INPUT RECORDS:
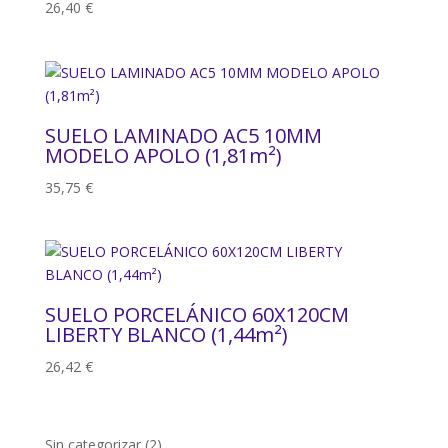
26,40
€
SUELO LAMINADO AC5 10MM
MODELO APOLO (1,81m²)
35,75
€
SUELO PORCELÁNICO 60X120CM
LIBERTY BLANCO (1,44m²)
26,42
€
2
Sin categorizar
2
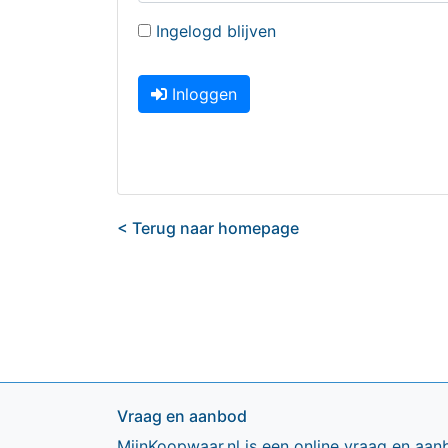
Ingelogd blijven
Inloggen
< Terug naar homepage
Vraag en aanbod
MijnKoopwaar.nl is een online vraag en aan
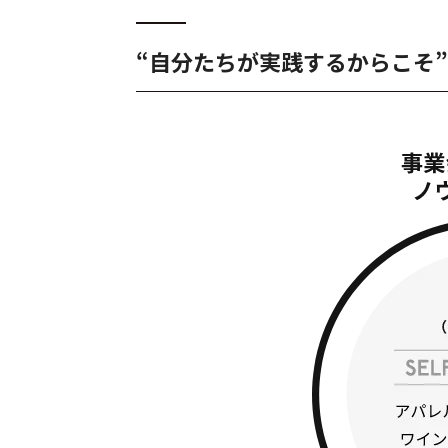
“自分たちが実践するからこそ”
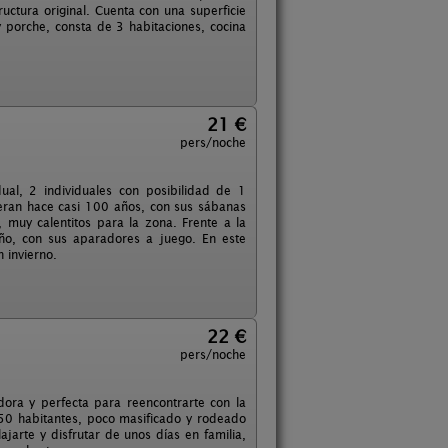
ctura original. Cuenta con una superficie
 porche, consta de 3 habitaciones, cocina
21 €
pers/noche
ual, 2 individuales con posibilidad de 1
eran hace casi 100 años, con sus sábanas
muy calentitos para la zona. Frente a la
ño, con sus aparadores a juego. En este
 invierno.
22 €
pers/noche
dora y perfecta para reencontrarte con la
150 habitantes, poco masificado y rodeado
jarte y disfrutar de unos días en familia,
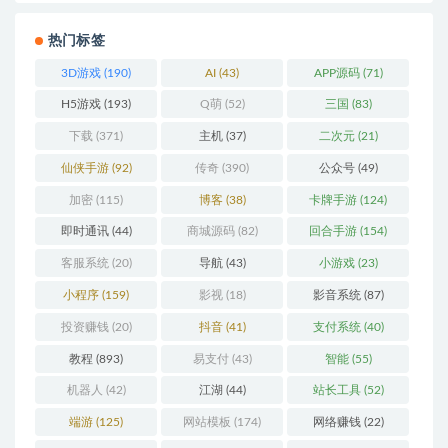
热门标签
3D游戏
(190)
AI
(43)
APP源码
(71)
H5游戏
(193)
Q萌
(52)
三国
(83)
下载
(371)
主机
(37)
二次元
(21)
仙侠手游
(92)
传奇
(390)
公众号
(49)
加密
(115)
博客
(38)
卡牌手游
(124)
即时通讯
(44)
商城源码
(82)
回合手游
(154)
客服系统
(20)
导航
(43)
小游戏
(23)
小程序
(159)
影视
(18)
影音系统
(87)
投资赚钱
(20)
抖音
(41)
支付系统
(40)
教程
(893)
易支付
(43)
智能
(55)
机器人
(42)
江湖
(44)
站长工具
(52)
端游
(125)
网站模板
(174)
网络赚钱
(22)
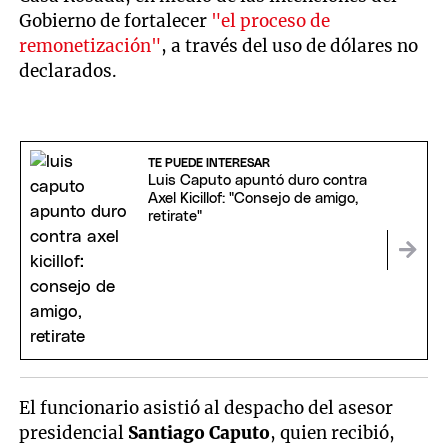
Gobierno de fortalecer
"el proceso de
remonetización"
, a través del uso de dólares no
declarados.
TE PUEDE INTERESAR
Luis Caputo apuntó duro contra
Axel Kicillof: "Consejo de amigo,
retirate"
El funcionario asistió al despacho del asesor
presidencial
Santiago Caputo
, quien recibió,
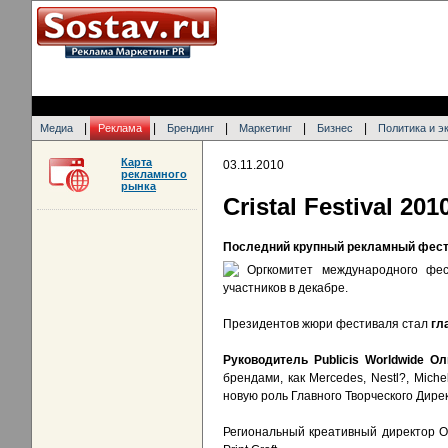
|
|
|
|
|
Медиа
Реклама
Брендинг
Маркетинг
Бизнес
Политика и э
Карта
03.11.2010
рекламного
рынка
Cristal Festival 2
Последний крупный рекламный фести
Оргкомитет международного фес
участников в декабре.
Президентов жюри фестиваля стал
гл
Руководитель Publicis Worldwide О
брендами, как Mercedes, Nestl?, Mich
новую роль Главного Творческого Дире
Региональный креативный директор Og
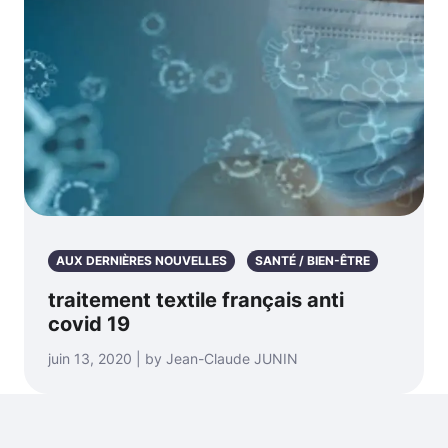
AUX DERNIÈRES NOUVELLES
SANTÉ / BIEN-ÊTRE
traitement textile français anti
covid 19
juin 13, 2020 | by Jean-Claude JUNIN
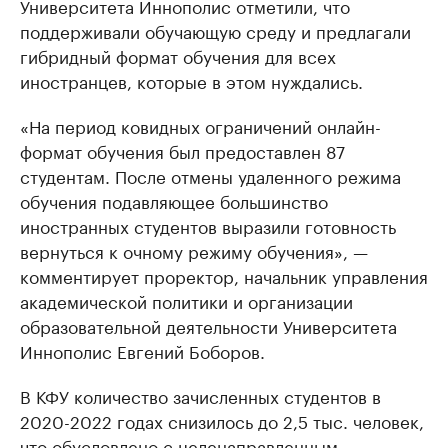
Университета Иннополис отметили, что
поддерживали обучающую среду и предлагали
гибридный формат обучения для всех
иностранцев, которые в этом нуждались.
«На период ковидных ограничений онлайн-
формат обучения был предоставлен 87
студентам. После отмены удаленного режима
обучения подавляющее большинство
иностранных студентов выразили готовность
вернуться к очному режиму обучения», —
комментирует проректор, начальник управления
академической политики и организации
образовательной деятельности Университета
Иннополис Евгений Боборов.
В КФУ количество зачисленных студентов в
2020-2022 годах снизилось до 2,5 тыс. человек,
что обусловлено с целенаправленным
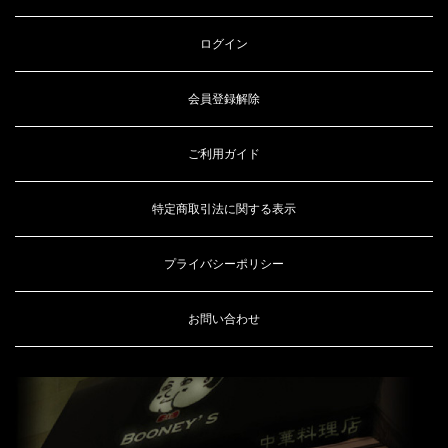
ログイン
会員登録解除
ご利用ガイド
特定商取引法に関する表示
プライバシーポリシー
お問い合わせ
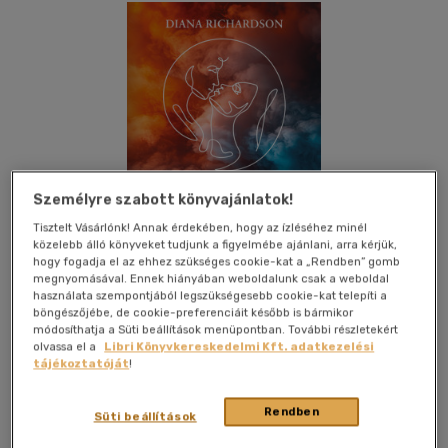
Személyre szabott könyvajánlatok!
Tisztelt Vásárlónk! Annak érdekében, hogy az ízléséhez minél
közelebb álló könyveket tudjunk a figyelmébe ajánlani, arra kérjük,
hogy fogadja el az ehhez szükséges cookie-kat a „Rendben” gomb
megnyomásával. Ennek hiányában weboldalunk csak a weboldal
használata szempontjából legszükségesebb cookie-kat telepíti a
böngészőjébe, de cookie-preferenciáit később is bármikor
módosíthatja a Süti beállítások menüpontban. További részletekért
Kívánságlistához adom
Megosztom
olvassa el a
Libri Könyvkereskedelmi Kft. adatkezelési
tájékoztatóját
!
Rendben
Bioenergetic Kiadó Kft.
|
2024
|
magyar nyelvű
|
puhatáblás,
Süti beállítások
ragasztókötött
|
168 oldal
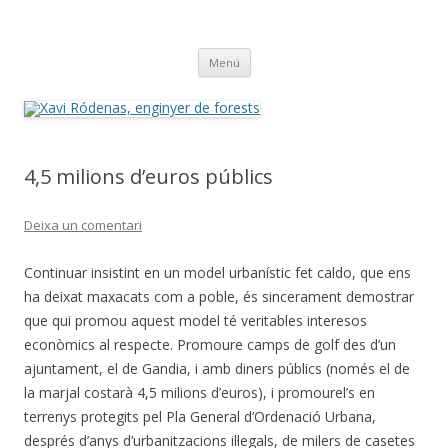
Xavi Ródenas, enginyer de forests
el meu blog a 'safor.org'
Vés
Menú
al
contingut
4,5 milions d’euros públics
Deixa un comentari
Continuar insistint en un model urbanístic fet caldo, que ens
ha deixat maxacats com a poble, és sincerament demostrar
que qui promou aquest model té veritables interesos
econòmics al respecte. Promoure camps de golf des d’un
ajuntament, el de Gandia, i amb diners públics (només el de
la marjal costarà 4,5 milions d’euros), i promourel’s en
terrenys protegits pel Pla General d’Ordenació Urbana,
després d’anys d’urbanitzacions il·legals, de milers de casetes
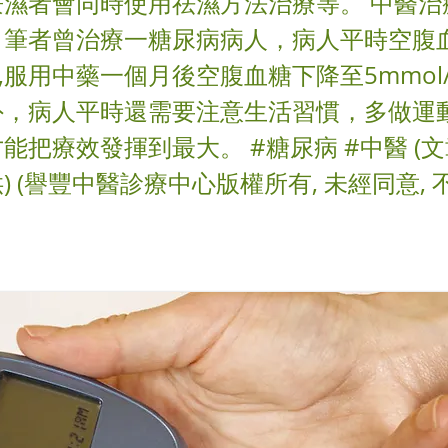
兼濕者會同時使用祛濕方法治療等。 中醫治
，筆者曾治療一糖尿病病人，病人平時空腹
/L,服用中藥一個月後空腹血糖下降至5mmol
外，病人平時還需要注意生活習慣，多做運
能把療效發揮到最大。 #糖尿病 #中醫 (
) (譽豐中醫診療中心版權所有, 未經同意,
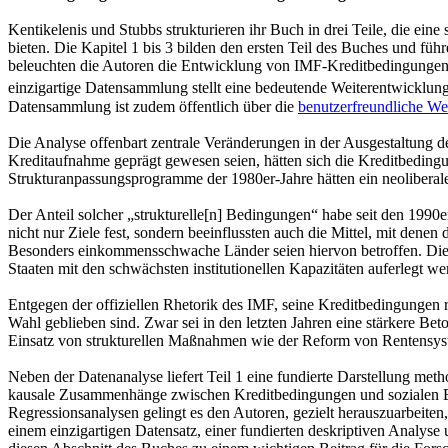
Kentikelenis und Stubbs strukturieren ihr Buch in drei Teile, die ei
bieten. Die Kapitel 1 bis 3 bilden den ersten Teil des Buches und fü
beleuchten die Autoren die Entwicklung von IMF-Kreditbedingungen. S
einzigartige Datensammlung stellt eine bedeutende Weiterentwicklun
Datensammlung ist zudem öffentlich über die
benutzerfreundliche We
Die Analyse offenbart zentrale Veränderungen in der Ausgestaltung
Kreditaufnahme geprägt gewesen seien, hätten sich die Kreditbedingu
Strukturanpassungsprogramme der 1980er-Jahre hätten ein neoliberale
Der Anteil solcher „strukturelle[n] Bedingungen“ habe seit den 199
nicht nur Ziele fest, sondern beeinflussten auch die Mittel, mit denen
Besonders einkommensschwache Länder seien hiervon betroffen. Dies 
Staaten mit den schwächsten institutionellen Kapazitäten auferlegt we
Entgegen der offiziellen Rhetorik des IMF, seine Kreditbedingungen r
Wahl geblieben sind. Zwar sei in den letzten Jahren eine stärkere B
Einsatz von strukturellen Maßnahmen wie der Reform von Rentensyste
Neben der Datenanalyse liefert Teil 1 eine fundierte Darstellung me
kausale Zusammenhänge zwischen Kreditbedingungen und sozialen Erge
Regressionsanalysen gelingt es den Autoren, gezielt herauszuarbeite
einem einzigartigen Datensatz, einer fundierten deskriptiven Analys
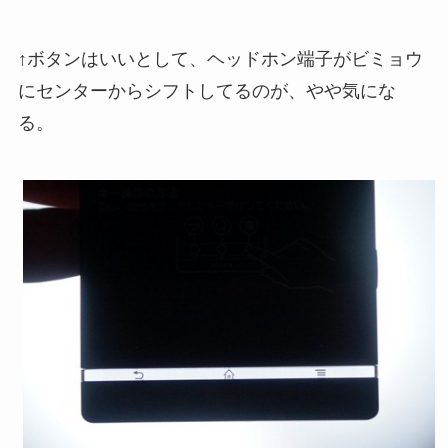
↑ボタンはいいとして、ヘッドホン端子がビミョウ
にセンターからシフトしてるのが、やや気にな
る。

EXERCISE AIM: Report the count, and only the count, of lines in the records above that contain "Kreditbedingungen".

REPLY TO THE EXERCISE: 3